Top of Input data
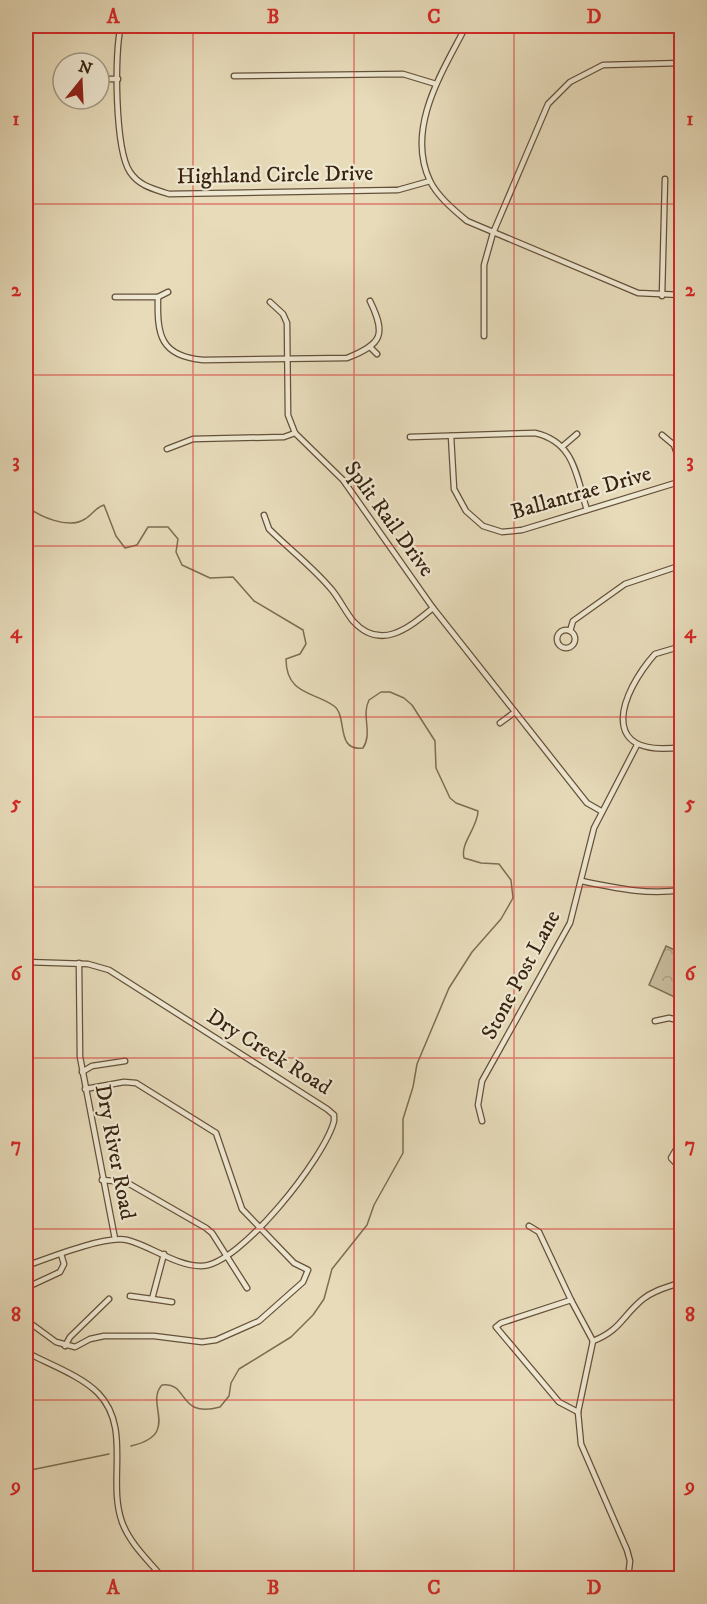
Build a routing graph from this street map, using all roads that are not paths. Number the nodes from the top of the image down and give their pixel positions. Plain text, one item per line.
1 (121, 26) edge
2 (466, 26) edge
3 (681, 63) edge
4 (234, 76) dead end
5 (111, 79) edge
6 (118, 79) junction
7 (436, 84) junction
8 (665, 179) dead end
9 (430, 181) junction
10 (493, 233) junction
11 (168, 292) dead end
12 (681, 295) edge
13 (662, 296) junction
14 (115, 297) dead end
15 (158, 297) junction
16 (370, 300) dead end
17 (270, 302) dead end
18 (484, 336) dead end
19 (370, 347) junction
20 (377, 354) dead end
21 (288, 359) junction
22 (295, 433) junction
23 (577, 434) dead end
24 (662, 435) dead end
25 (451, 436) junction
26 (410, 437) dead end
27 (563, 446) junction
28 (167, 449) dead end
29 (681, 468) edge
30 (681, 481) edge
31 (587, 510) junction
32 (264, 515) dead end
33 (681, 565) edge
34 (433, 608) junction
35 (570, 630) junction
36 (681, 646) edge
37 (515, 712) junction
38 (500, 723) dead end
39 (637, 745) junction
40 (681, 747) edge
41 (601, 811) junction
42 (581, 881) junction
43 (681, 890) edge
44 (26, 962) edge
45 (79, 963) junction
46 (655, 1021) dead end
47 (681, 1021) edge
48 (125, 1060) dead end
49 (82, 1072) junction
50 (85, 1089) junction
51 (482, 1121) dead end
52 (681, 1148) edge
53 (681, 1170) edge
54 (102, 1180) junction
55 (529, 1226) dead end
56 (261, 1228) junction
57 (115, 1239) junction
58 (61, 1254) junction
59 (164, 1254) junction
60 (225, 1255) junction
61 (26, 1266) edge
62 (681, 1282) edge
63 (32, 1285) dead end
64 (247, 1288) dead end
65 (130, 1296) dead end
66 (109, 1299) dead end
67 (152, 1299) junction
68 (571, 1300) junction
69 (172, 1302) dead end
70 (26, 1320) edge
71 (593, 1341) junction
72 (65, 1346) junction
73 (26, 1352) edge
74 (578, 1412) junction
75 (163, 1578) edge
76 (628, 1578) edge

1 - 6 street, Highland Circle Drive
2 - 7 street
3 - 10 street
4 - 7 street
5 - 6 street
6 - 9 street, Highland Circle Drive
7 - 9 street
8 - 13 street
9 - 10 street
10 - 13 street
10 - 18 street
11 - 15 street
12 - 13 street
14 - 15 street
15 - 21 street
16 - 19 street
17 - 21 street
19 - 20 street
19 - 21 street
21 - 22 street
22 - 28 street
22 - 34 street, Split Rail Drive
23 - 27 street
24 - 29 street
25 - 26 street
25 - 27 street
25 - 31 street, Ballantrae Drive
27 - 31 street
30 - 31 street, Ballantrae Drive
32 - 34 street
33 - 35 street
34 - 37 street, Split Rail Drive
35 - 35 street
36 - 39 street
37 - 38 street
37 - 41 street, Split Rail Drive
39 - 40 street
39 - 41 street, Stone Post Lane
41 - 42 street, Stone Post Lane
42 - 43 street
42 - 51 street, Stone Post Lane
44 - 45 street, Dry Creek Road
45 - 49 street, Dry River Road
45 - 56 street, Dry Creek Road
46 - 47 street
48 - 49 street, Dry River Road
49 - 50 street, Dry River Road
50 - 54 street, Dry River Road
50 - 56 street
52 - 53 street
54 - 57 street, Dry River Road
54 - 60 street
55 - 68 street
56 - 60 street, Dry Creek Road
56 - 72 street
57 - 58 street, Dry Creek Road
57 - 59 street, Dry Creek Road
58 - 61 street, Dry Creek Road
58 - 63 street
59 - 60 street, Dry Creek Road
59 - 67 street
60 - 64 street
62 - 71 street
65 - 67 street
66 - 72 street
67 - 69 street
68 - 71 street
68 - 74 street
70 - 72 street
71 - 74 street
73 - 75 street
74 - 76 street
Bottom of Input data
Exercise goal → Reproduce the records above word for word, without the images.

Task response →
Build a routing graph from this street map, using all roads that are not paths. Number the nodes from the top of the image down and give their pixel positions. Plain text, one item per line.
1 (121, 26) edge
2 (466, 26) edge
3 (681, 63) edge
4 (234, 76) dead end
5 (111, 79) edge
6 (118, 79) junction
7 (436, 84) junction
8 (665, 179) dead end
9 (430, 181) junction
10 (493, 233) junction
11 (168, 292) dead end
12 (681, 295) edge
13 (662, 296) junction
14 (115, 297) dead end
15 (158, 297) junction
16 (370, 300) dead end
17 (270, 302) dead end
18 (484, 336) dead end
19 (370, 347) junction
20 (377, 354) dead end
21 (288, 359) junction
22 (295, 433) junction
23 (577, 434) dead end
24 (662, 435) dead end
25 (451, 436) junction
26 (410, 437) dead end
27 (563, 446) junction
28 (167, 449) dead end
29 (681, 468) edge
30 (681, 481) edge
31 (587, 510) junction
32 (264, 515) dead end
33 (681, 565) edge
34 (433, 608) junction
35 (570, 630) junction
36 (681, 646) edge
37 (515, 712) junction
38 (500, 723) dead end
39 (637, 745) junction
40 (681, 747) edge
41 (601, 811) junction
42 (581, 881) junction
43 (681, 890) edge
44 (26, 962) edge
45 (79, 963) junction
46 (655, 1021) dead end
47 (681, 1021) edge
48 (125, 1060) dead end
49 (82, 1072) junction
50 (85, 1089) junction
51 (482, 1121) dead end
52 (681, 1148) edge
53 (681, 1170) edge
54 (102, 1180) junction
55 (529, 1226) dead end
56 (261, 1228) junction
57 (115, 1239) junction
58 (61, 1254) junction
59 (164, 1254) junction
60 (225, 1255) junction
61 (26, 1266) edge
62 (681, 1282) edge
63 (32, 1285) dead end
64 (247, 1288) dead end
65 (130, 1296) dead end
66 (109, 1299) dead end
67 (152, 1299) junction
68 (571, 1300) junction
69 (172, 1302) dead end
70 (26, 1320) edge
71 (593, 1341) junction
72 (65, 1346) junction
73 (26, 1352) edge
74 (578, 1412) junction
75 (163, 1578) edge
76 (628, 1578) edge

1 - 6 street, Highland Circle Drive
2 - 7 street
3 - 10 street
4 - 7 street
5 - 6 street
6 - 9 street, Highland Circle Drive
7 - 9 street
8 - 13 street
9 - 10 street
10 - 13 street
10 - 18 street
11 - 15 street
12 - 13 street
14 - 15 street
15 - 21 street
16 - 19 street
17 - 21 street
19 - 20 street
19 - 21 street
21 - 22 street
22 - 28 street
22 - 34 street, Split Rail Drive
23 - 27 street
24 - 29 street
25 - 26 street
25 - 27 street
25 - 31 street, Ballantrae Drive
27 - 31 street
30 - 31 street, Ballantrae Drive
32 - 34 street
33 - 35 street
34 - 37 street, Split Rail Drive
35 - 35 street
36 - 39 street
37 - 38 street
37 - 41 street, Split Rail Drive
39 - 40 street
39 - 41 street, Stone Post Lane
41 - 42 street, Stone Post Lane
42 - 43 street
42 - 51 street, Stone Post Lane
44 - 45 street, Dry Creek Road
45 - 49 street, Dry River Road
45 - 56 street, Dry Creek Road
46 - 47 street
48 - 49 street, Dry River Road
49 - 50 street, Dry River Road
50 - 54 street, Dry River Road
50 - 56 street
52 - 53 street
54 - 57 street, Dry River Road
54 - 60 street
55 - 68 street
56 - 60 street, Dry Creek Road
56 - 72 street
57 - 58 street, Dry Creek Road
57 - 59 street, Dry Creek Road
58 - 61 street, Dry Creek Road
58 - 63 street
59 - 60 street, Dry Creek Road
59 - 67 street
60 - 64 street
62 - 71 street
65 - 67 street
66 - 72 street
67 - 69 street
68 - 71 street
68 - 74 street
70 - 72 street
71 - 74 street
73 - 75 street
74 - 76 street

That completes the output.